In der abendlichen Dämmerstunde sorgt die große Reklametafel des Times Square für bunte anheimelnde Farben. In einem langen langsamen Schwenk taucht die Kamera in die Tiefe, vorbei an Pornokinos, Peepshows, Imbissständen, Passanten, Geschäftsleuten, Asozialen. In einer Nachtbar sieht man hinten, fern, klein und karg, einen Haufen schwarzer Kleider, hinter einem Mikrofon. Ein Klavier spielt. Tally Brown steht auf und singt mit ihrer Bluesstimme David Bowies »Heroes«.
Die Kamera, wiederum im Schneckentempo, zoomt auf die Sängerin zu. Man erkennt jetzt, wie aufgedunsen, fett und häßlich sie ist. Sie hat grauenhafte Zähne, die Lippen sind grell geschminkt, die Augen schwarz zugeschmiert. »We could be heroes for just one day«. Die Kamera ist jetzt ganz nah. Tally Brown singt die Schlußverse auf deutsch. »Werden wir Helden für einen Tag. Wir sind dann wir an diesem Tag«. Tally Brown glaubt daran. Sie ist die Heldin, und der Zuschauer hat sich faszinieren lassen, Held auch er. Und sie ist die Größte.
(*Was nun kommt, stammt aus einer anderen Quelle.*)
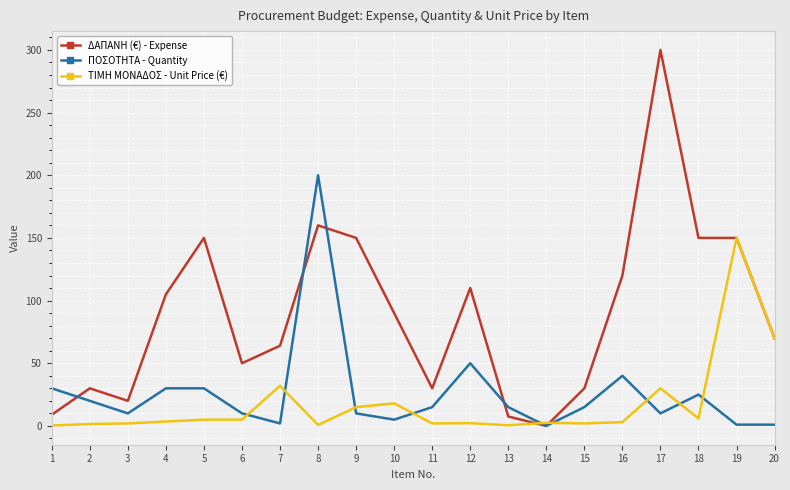

What is the lowest value of the ΤΙΜΗ ΜΟΝΑΔΟΣ - Unit Price (€) series?

0.3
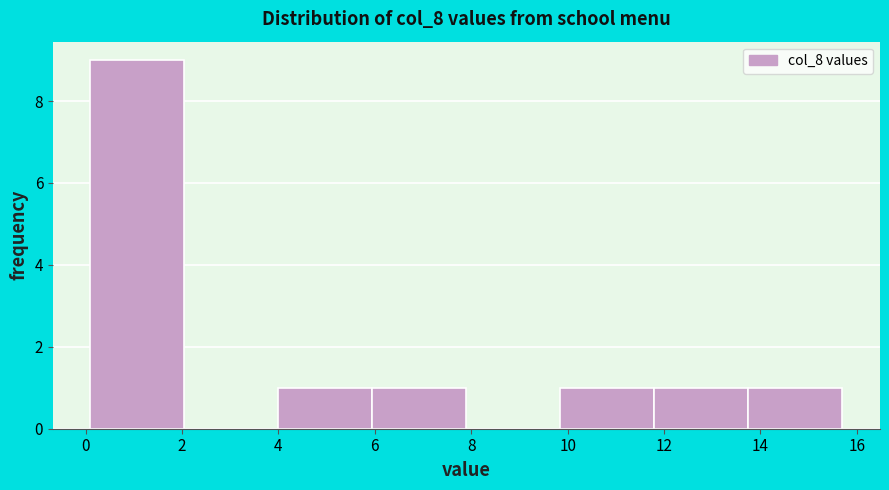

Reading left to right, transcribe this chart: for each bar, give the range it covers on the x-axis and its height. Neither the bar edges nor the heights are printed on the chart, so give them approximately, as read against the axes.

0.10 to 2.05: 9
2.05 to 4.00: 0
4.00 to 5.95: 1
5.95 to 7.90: 1
7.90 to 9.85: 0
9.85 to 11.80: 1
11.80 to 13.75: 1
13.75 to 15.70: 1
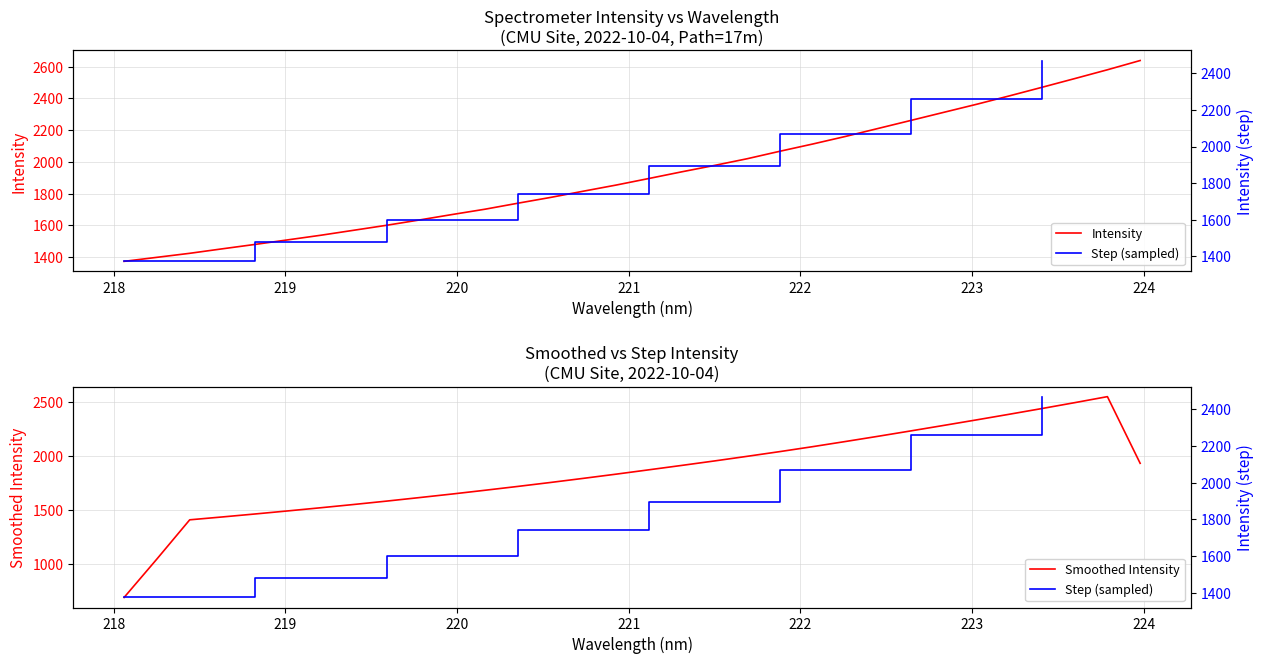

What is the minimum value for Smoothed Intensity?

693.0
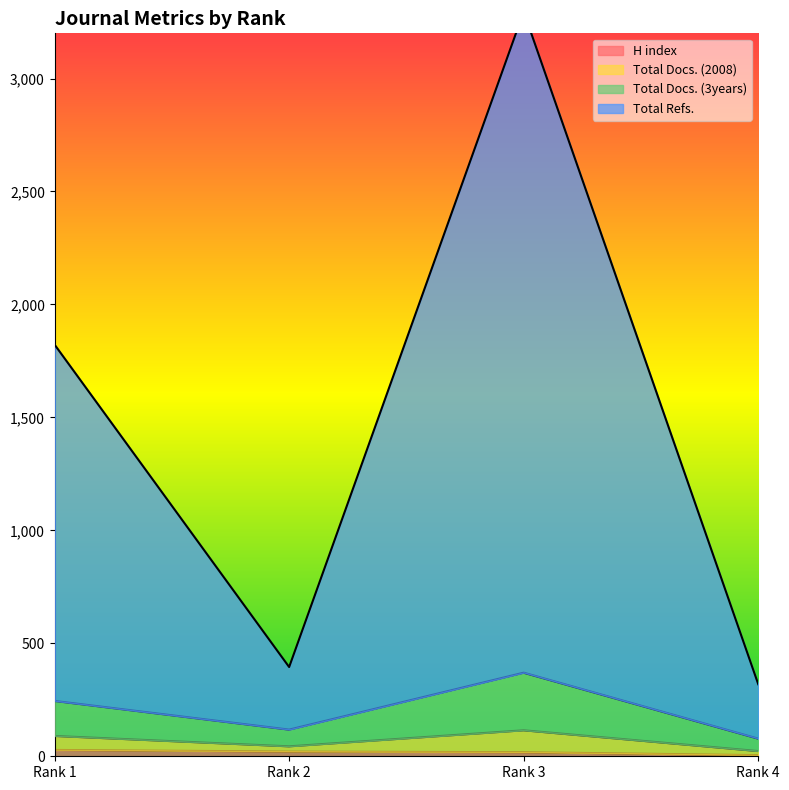

True or false: Total Docs. (2008) has more than 2 points higher than both neighbors.

False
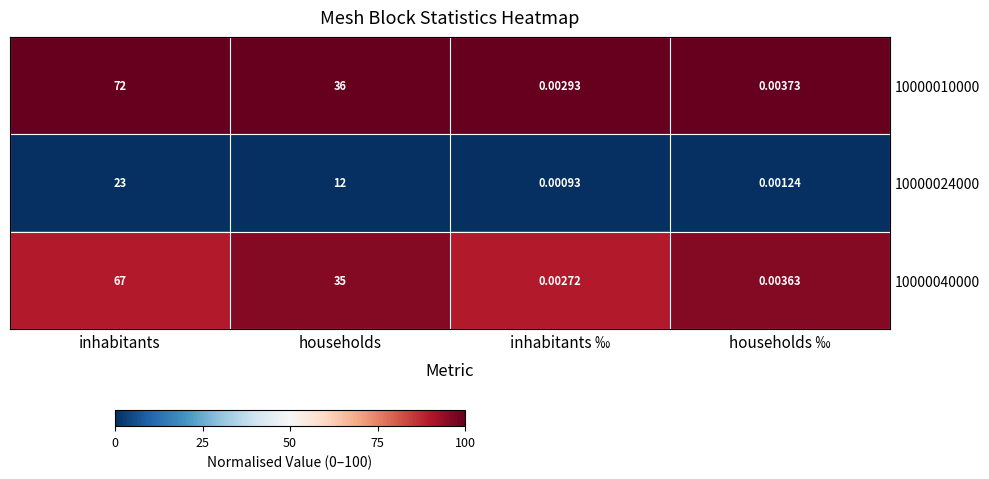

At which category is the sum across all series the highest?

inhabitants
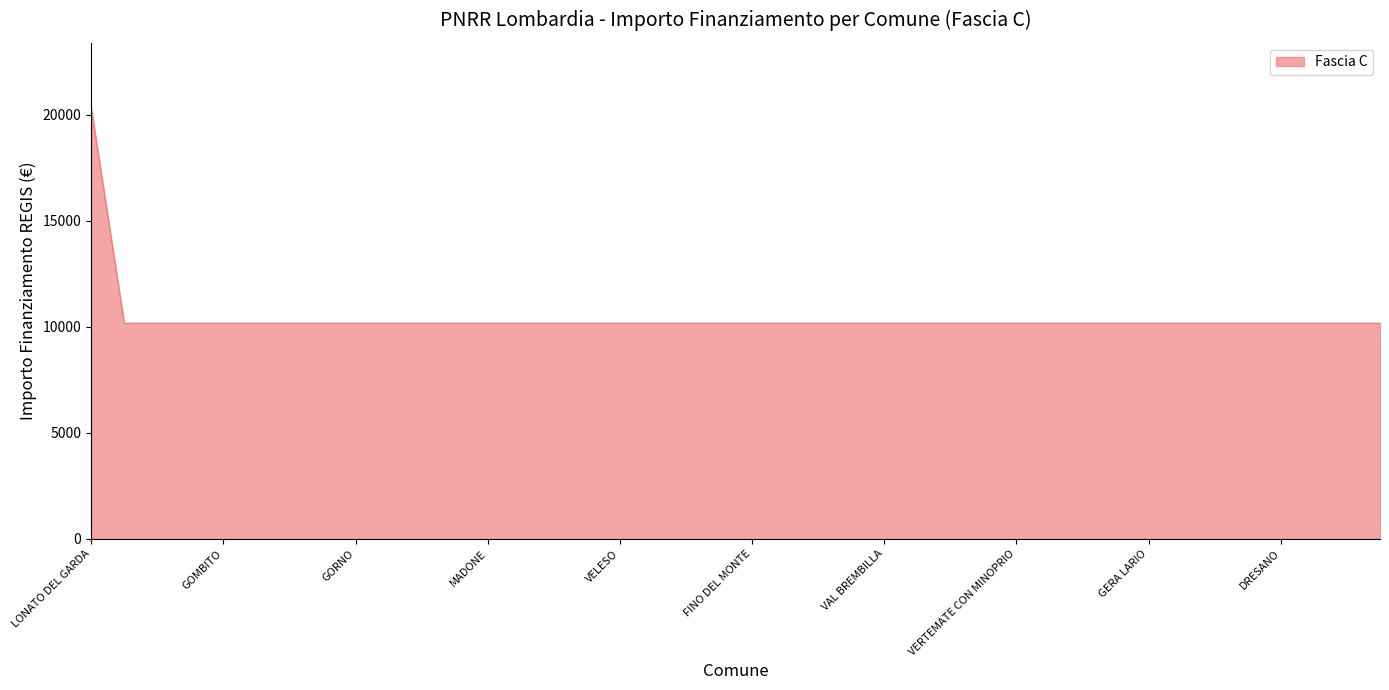

What is the smallest value displayed?

10172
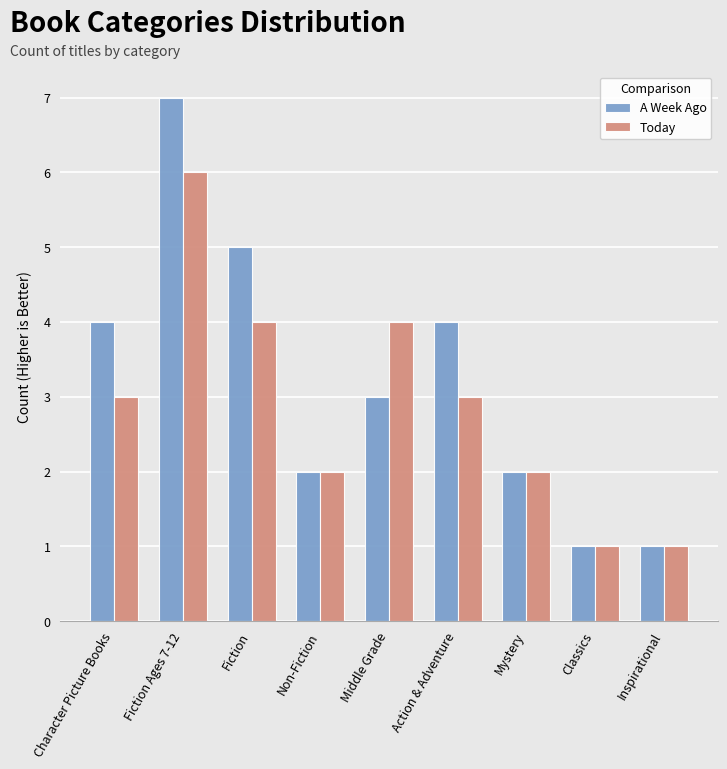

What is the difference between the maximum and second lowest values in the Today series?

5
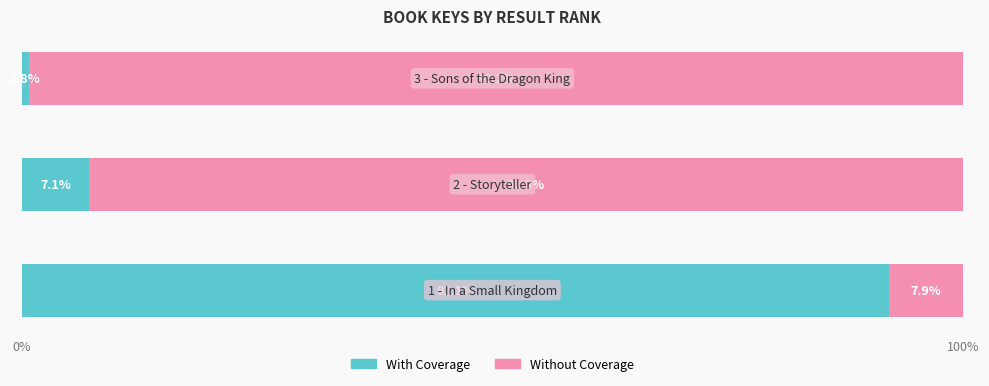

What is the minimum value for With Coverage?

0.8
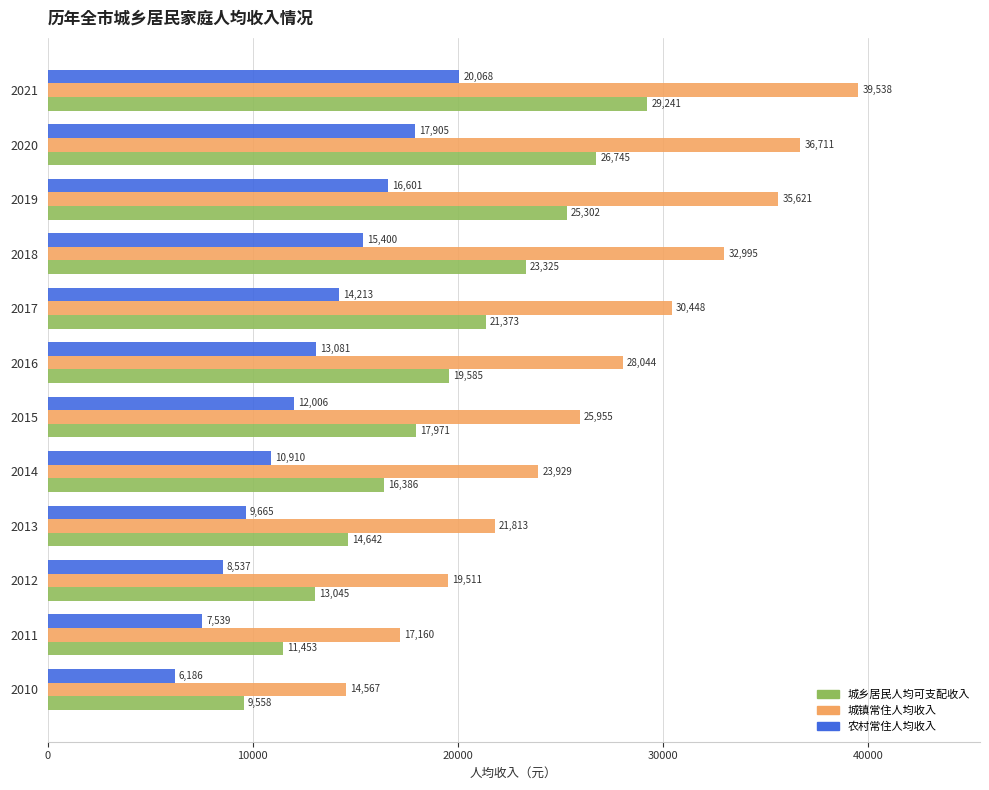

What is the average value of the 城镇常住人均收入 series?

27191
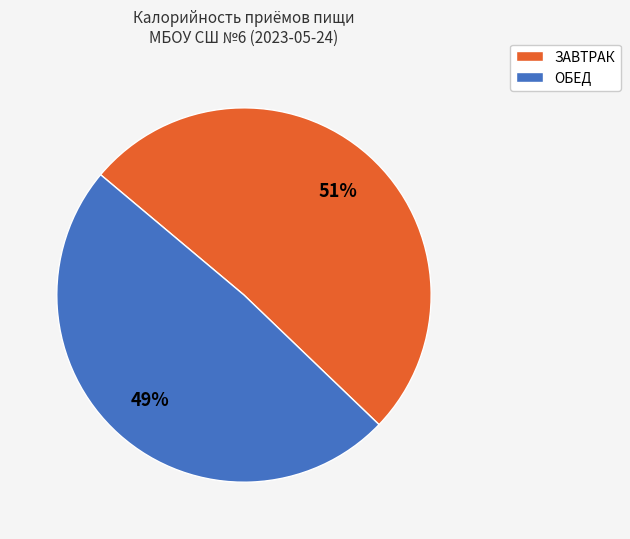

Between ЗАВТРАК and ОБЕД, which is larger?

ЗАВТРАК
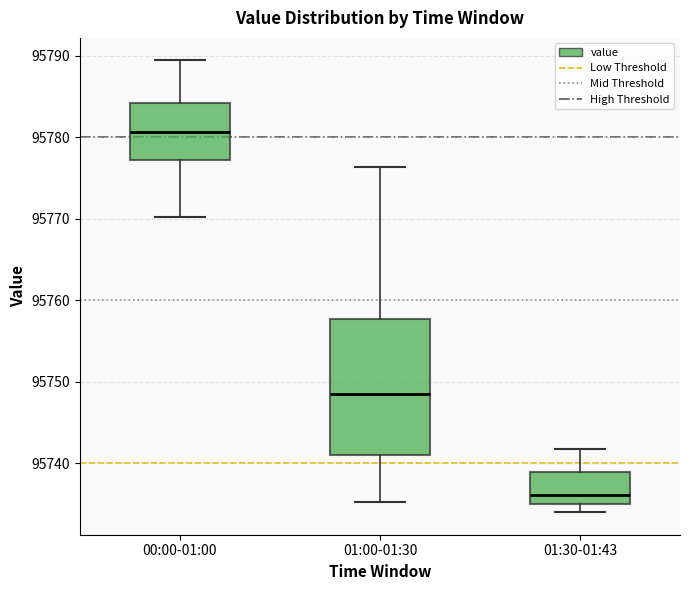

Where does the lower whisker of the box for 01:00-01:30 end on the y-axis? The values are not printed on the chart, so give them approximately, as read against the axis.

95735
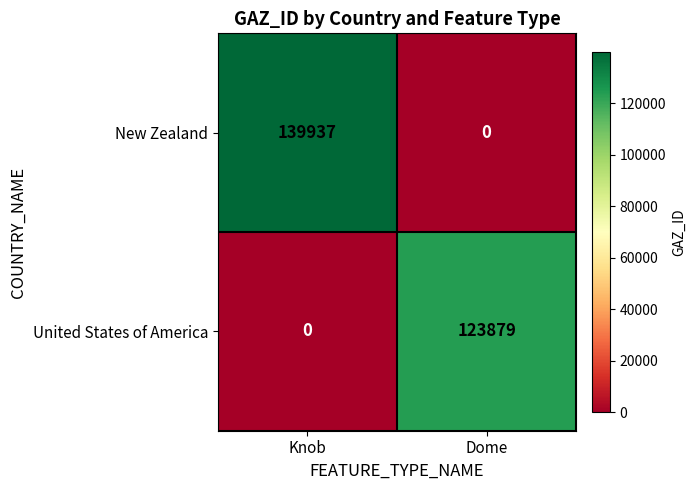

How many values in the United States of America series are below 123879?

1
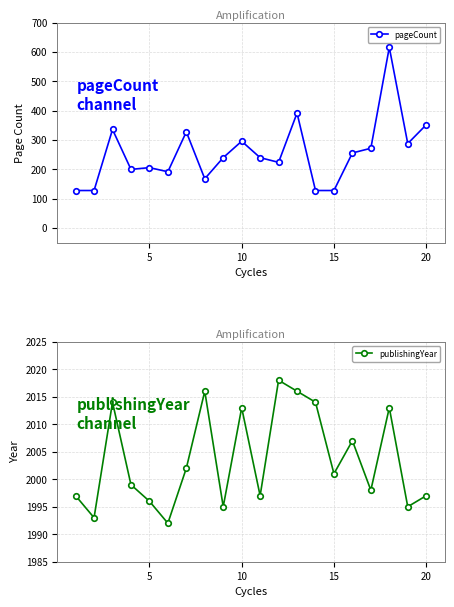

True or false: publishingYear and pageCount intersect in this chart.

False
Der Film wurde 1979 mit dem Bundesfilmpreis ausgezeichnet. Die Kritiker der Kinoaufführungen von 1979 registrierten, wie gut es ihrem Publikum tut, »dieser fetten, häßlichen, kranken, aber ungeheuer starken Frau zuzuhören, die mit ihrer Arbeit Anteil an der Verzweiflung der anderen nimmt«, schrieb Doris Dörrie, und Rudolf Thome fand: »Rosa von Praunheim ist einer der aufregendsten deutschen Filmemacher«. In New York war der Film im Dezember 1979 im Museum of Modern Art zu sehen. Die Village Voice schrieb dazu: »In seiner Art ist »Tally Brown, New York« der beste Dokumentarfilm über New York seit Chantal Akermans News From Home«.